La storia del romanzo: la conosci?
Chi vuole scrivere un romanzo si preoccupa di perfezionare la tecnica e comprendere quali siano gli step necessari.
Ma scrittori e scrittrici dovrebbero anche alimentare la propria conoscenza sulla storia del romanzo perché conoscere significa essere più consapevole del filone storico in cui ci si inserisce.
Andare alle radici del romanzo occidentale, darne una definizione e individuarne la data di nascita non è facile. Ci sono esempi di antichi testi greci e latini che per contenuti, struttura e modalità espressiva potrebbero benissimo essere definiti gli antesignani del romanzo.
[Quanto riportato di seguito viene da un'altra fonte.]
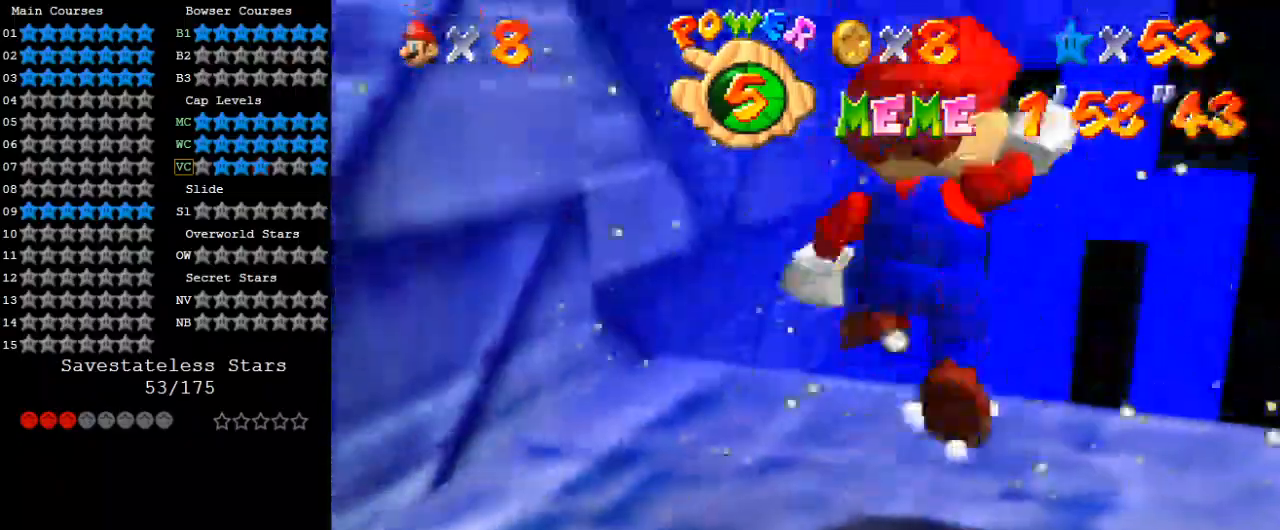
{"keys": ["shift"], "events": [[33, "down", "down"], [100, "shift", "up"], [267, "down", "up"], [367, "up", "down"], [433, "shift", "down"], [500, "up", "up"]]}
L’Odissea, per esempio, nonostante sia un poema in versi, è tuttora ritenuto un archetipo narrativo: il suo viaggio dell’eroe è diventato, per antonomasia, lo schema ideale di tutte storie.
Etimologia del termine “romanzo”
Vero è, però, che la parola “romanzo” ha una storia e un’etimologia proprie, che la collocano in un periodo storico posteriore all’età classica: in particolare, dopo la caduta dell’Impero romano d’occidente sotto i colpi delle invasioni barbariche. Il termine risale infatti al francese antico e specialmente all’aggettivo romanz, derivato a sua volta dall’avverbio latino romanice, che letteralmente significa “alla romana”. Veniva usato per indicare la lingua dei cittadini di origine romana che, appunto, parlavano “romanice”, diversa da quella parlata invece dai barbari, definita “teudisca”.
Verso la prima metà del XII secolo, però, in Francia, la parola “romanz” assume anche un altro significato.
Viene usata cioè per indicare un discorso orale o un testo scritto in lingua volgare e più tardi verrà usata per chiamare quelle opere narrative che riprendono i miti e le leggende del mondo classico greco e latino.
È questo il periodo in cui si diffondono le storie del ciclo bretone, dedicate ad Artù e ai cavalieri della tavola rotonda, e del ciclo carolingio che celebrano in versi le gesta di Carlo Magno e dei suoi paladini, tra cui il fedele Orlando.
Nel XIII secolo questi testi cominciano a essere trascritti in prosa, pur continuando a essere chiamati allo stesso modo. In realtà è il termine roman a prevalere su romanz0.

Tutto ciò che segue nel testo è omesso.